Kazaa Files Pointless Countersuit


After judge Stephen V. Wilson dismissed Sherman Networks' claim that it could not be sued by the RIAA because it was not a U.S. corporation, Sherman Networks, distributors of the popular P2P program Kazaa, decided to stage a Custerian last stand and file a countersuit against the entertainment industry as a whole for monopolistic practices.  According to this CNN.com article:

Sharman's counterclaim alleges copyright misuse, monopolization, and deceptive acts and practices. "In seeking to simultaneously stop illegal copying and to maintain their dominant position in the distribution of musical and movie content, the industry plaintiffs have obscenely overreached," Sharman said.
Yeah, because that's going to work.  Read more, and maybe shake your head in sympathetic pity a bit.Sherman Networks goes on to rant:
It seeks a jury trial, damages, attorney fees and a permanent injunction against the entertainment industry so that it can't "enforce any of their United States copyrights against any person or entity." Sharman said the entertainment companies are behind the times and don't realize that consumers need not buy CDs, DVDs or videotapes to enjoy music or films.

It's an interesting theoretical argument (ok, not really), but not one grounded in any sort of legality.  This strikes me as the litigous equivalent of a child's temper tantrum, and all told, about as productive.  I've seen better arguments posited by paranoid schizophrenics who refuse to take their meds.  Asking for the court to put an injunction on the ability of the entertainment industry to enforce their copyrights ... might as well ask the judge to hum Dixie while performing filatio on Kazaa users.  

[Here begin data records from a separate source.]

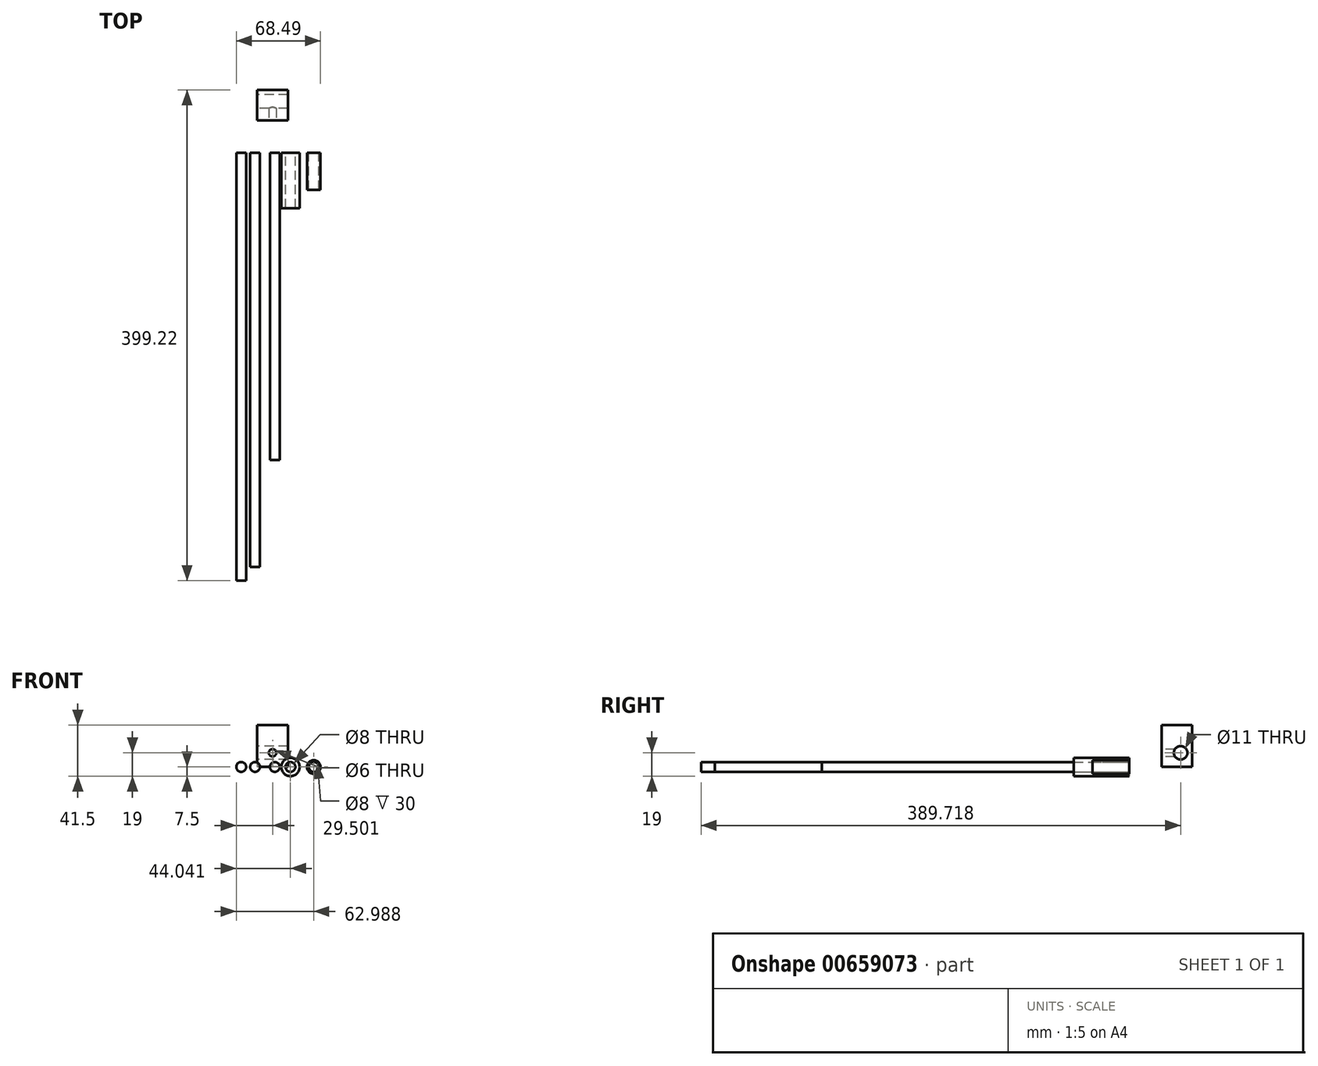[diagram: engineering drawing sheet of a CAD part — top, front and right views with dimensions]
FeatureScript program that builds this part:
annotation { "Feature Type Name" : "Feature", "Feature Type Description" : "" }
export const myFeature = defineFeature(function(context is Context, id is Id, definition is map)
    precondition{}
    {
        {
            var Q0;
            Q0=qCreatedBy(makeId("Front.planeOp"),FACE);
            var sketch = newSketch(context, id + "F0", { "sketchPlane" : qUnion([Q0])});
            skCircle(sketch, "E0", {"center": v(-61.9, 0) * mm, "radius": 4 * mm});
            skSolve(sketch);
        }
        {
            var Q0;
            Q0=makeQuery(id+"F0.imprint","IMPRINT",FACE,{"disambiguationData":[TD([[makeQuery(id+"F0.imprint","IMPRINT",EDGE,{"derivedFrom":sQuery(id+"F0.wireOp",EDGE,"E0")}),1.0]])]});
            extrude(context, id + "F1", {"entities" : qUnion([Q0]), "depth" : 348 * mm});
        }
        {
            var Q0;
            Q0=qCreatedBy(makeId("Front.planeOp"),FACE);
            var sketch = newSketch(context, id + "F2", { "sketchPlane" : qUnion([Q0])});
            skCircle(sketch, "E1", {"center": v(-45.77, 0) * mm, "radius": 4 * mm});
            skSolve(sketch);
        }
        {
            var Q0;
            Q0=makeQuery(id+"F2.imprint","IMPRINT",FACE,{"disambiguationData":[TD([[makeQuery(id+"F2.imprint","IMPRINT",EDGE,{"derivedFrom":sQuery(id+"F2.wireOp",EDGE,"E1")}),1.0]])]});
            extrude(context, id + "F3", {"entities" : qUnion([Q0]), "depth" : 250 * mm});
        }
        {
            var Q0;
            Q0=qCreatedBy(makeId("Front.planeOp"),FACE);
            var sketch = newSketch(context, id + "F4", { "sketchPlane" : qUnion([Q0])});
            skCircle(sketch, "E2", {"center": v(-33.08, 0) * mm, "radius": 4 * mm});
            skCircle(sketch, "E3", {"center": v(-33.08, 0) * mm, "radius": 7.5 * mm});
            skSolve(sketch);
        }
        {
            var Q0;
            Q0=makeQuery(id+"F4.imprint","IMPRINT",FACE,{"disambiguationData":[TD([[makeQuery(id+"F4.imprint","IMPRINT",EDGE,{"derivedFrom":sQuery(id+"F4.wireOp",EDGE,"E2")}),-1.0]])]});
            extrude(context, id + "F5", {"entities" : qUnion([Q0]), "depth" : 45 * mm, "offsetDistance" : 25 * mm});
        }
        {
            var Q0;
            Q0=makeQuery(id+"F1.opExtrude","SWEPT_BODY",BODY,{"disambiguationData":[OSD([sQuery(id+"F0.wireOp",EDGE,"E0")])]});
            transform(context, id + "F6", {"entities" : qUnion([Q0]), "transformType" : TransformType.TRANSLATION_3D, "dx" : -11.23 * mm, "dy" : 0 * mm, "dz" : 0 * mm, "makeCopy" : false});
        }
        {
            var Q0;
            Q0=qSketchRegion(id+"F0",true);
            extrude(context, id + "F7", {"entities" : qUnion([Q0]), "depth" : 337 * mm});
        }
        {
            var Q0;
            Q0=qCreatedBy(makeId("Front.planeOp"),FACE);
            var sketch = newSketch(context, id + "F8", { "sketchPlane" : qUnion([Q0])});
            skCircle(sketch, "E4", {"center": v(-14.13, 0) * mm, "radius": 4 * mm});
            skCircle(sketch, "E5", {"center": v(-14.13, 0) * mm, "radius": 5.5 * mm});
            skSolve(sketch);
        }
        {
            var Q0;
            Q0=makeQuery(id+"F8.imprint","IMPRINT",FACE,{"disambiguationData":[TD([[makeQuery(id+"F8.imprint","IMPRINT",EDGE,{"derivedFrom":sQuery(id+"F8.wireOp",EDGE,"E4")}),-1.0]])]});
            extrude(context, id + "F9", {"entities" : qUnion([Q0]), "depth" : 30 * mm});
        }
        {
            var Q0;
            Q0=qCreatedBy(makeId("Top.planeOp"),FACE);
            var sketch = newSketch(context, id + "F10", { "sketchPlane" : qUnion([Q0])});
            skLineSegment(sketch, "E6.bottom", {"start": v(-35.12, 51.22) * mm, "end": v(-60.12, 51.22) * mm});
            skLineSegment(sketch, "E6.top", {"start": v(-35.12, 26.22) * mm, "end": v(-60.12, 26.22) * mm});
            skLineSegment(sketch, "E6.left", {"start": v(-35.12, 51.22) * mm, "end": v(-35.12, 26.22) * mm});
            skLineSegment(sketch, "E6.right", {"start": v(-60.12, 51.22) * mm, "end": v(-60.12, 26.22) * mm});
            skSolve(sketch);
        }
        {
            var Q0;
            Q0=makeQuery(id+"F10.imprint","IMPRINT",FACE,{"disambiguationData":[TD([[makeQuery(id+"F10.imprint","IMPRINT",EDGE,{"derivedFrom":sQuery(id+"F10.wireOp",EDGE,"E6.bottom")}),1.0]])]});
            extrude(context, id + "F11", {"entities" : qUnion([Q0]), "depth" : 34 * mm});
        }
        {
            var Q0;
            Q0=makeQuery(id+"F11.opExtrude","SWEPT_FACE",FACE,{"disambiguationData":[OSD([sQuery(id+"F10.wireOp",EDGE,"E6.right")])]});
            var sketch = newSketch(context, id + "F12", { "sketchPlane" : qUnion([Q0])});
            skLineSegment(sketch, "E7", {"start": v(-32.12, 0) * mm, "end": v(-51.22, 0) * mm, "construction": true});
            skLineSegment(sketch, "E8", {"start": v(-51.22, 0) * mm, "end": v(-51.22, 22.36) * mm, "construction": true});
            skCircle(sketch, "E9", {"center": v(-41.72, 11.5) * mm, "radius": 5.5 * mm});
            skSolve(sketch);
        }
        {
            var Q0;
            Q0=makeQuery(id+"F12.imprint","IMPRINT",FACE,{"disambiguationData":[TD([[makeQuery(id+"F12.imprint","IMPRINT",EDGE,{"derivedFrom":sQuery(id+"F12.wireOp",EDGE,"E9")}),1.0]])]});
            extrude(context, id + "F13", {"entities" : qUnion([Q0]), "operationType" : NewBodyOperationType.REMOVE, "endBound" : BoundingType.THROUGH_ALL, "oppositeDirection" : true, "depth" : 25 * mm});
        }
        {
            var Q0;
            Q0=makeQuery(id+"F11.opExtrude","SWEPT_FACE",FACE,{"disambiguationData":[OSD([sQuery(id+"F10.wireOp",EDGE,"E6.top")])]});
            var sketch = newSketch(context, id + "F14", { "sketchPlane" : qUnion([Q0])});
            skLineSegment(sketch, "E10.0", {"start": v(-60.12, 6) * mm, "end": v(-60.12, 17) * mm, "construction": true});
            skLineSegment(sketch, "E11", {"start": v(-60.12, 17) * mm, "end": v(-35.12, 17) * mm, "construction": true});
            skLineSegment(sketch, "E12", {"start": v(-60.12, 6) * mm, "end": v(-35.12, 6) * mm, "construction": true});
            skLineSegment(sketch, "E13", {"start": v(-60.12, 17) * mm, "end": v(-60.12, 11.5) * mm, "construction": true});
            skLineSegment(sketch, "E14", {"start": v(-60.12, 11.5) * mm, "end": v(-35.12, 11.5) * mm, "construction": true});
            skCircle(sketch, "E15", {"center": v(-47.62, 11.5) * mm, "radius": 3 * mm});
            skSolve(sketch);
        }
        {
            var Q0;
            Q0=makeQuery(id+"F14.imprint","IMPRINT",FACE,{"disambiguationData":[TD([[makeQuery(id+"F14.imprint","IMPRINT",EDGE,{"derivedFrom":sQuery(id+"F14.wireOp",EDGE,"E15")}),1.0]])]});
            extrude(context, id + "F15", {"entities" : qUnion([Q0]), "operationType" : NewBodyOperationType.REMOVE, "endBound" : BoundingType.UP_TO_NEXT, "oppositeDirection" : true, "depth" : 25 * mm});
        }
    });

I think it's pretty much agreed that the RIAA has some serious flaws in its resistance to technological advancement, but this opposite extreme is exactly the kind of nonsense that makes reformists look bad.  Like that idiot "dude" that ran Napster before them, Kazaa has managed to take a reasonable discussion about the business of entertainment, and break it down to the subtle legal maneuverings of a Kamakazi pilot.  For once I agree with the RIAA's response.

In a statement, the Recording Industry Association of America called Sharman's arguments "laughable."
That's putting it nicely.- Elysium


It seems like a much more probable argument would be that the FastTrack network has legitimate uses, via Alternet, and therefore is legal. Like lockpicks, or knives. I thought that was thier argument at first, but the CNN article paints a different picture.

The CNET Article seems to think they are suing for anti-trust, that they colluded to drive online competitors, aka Alternet, out of business. Hmm.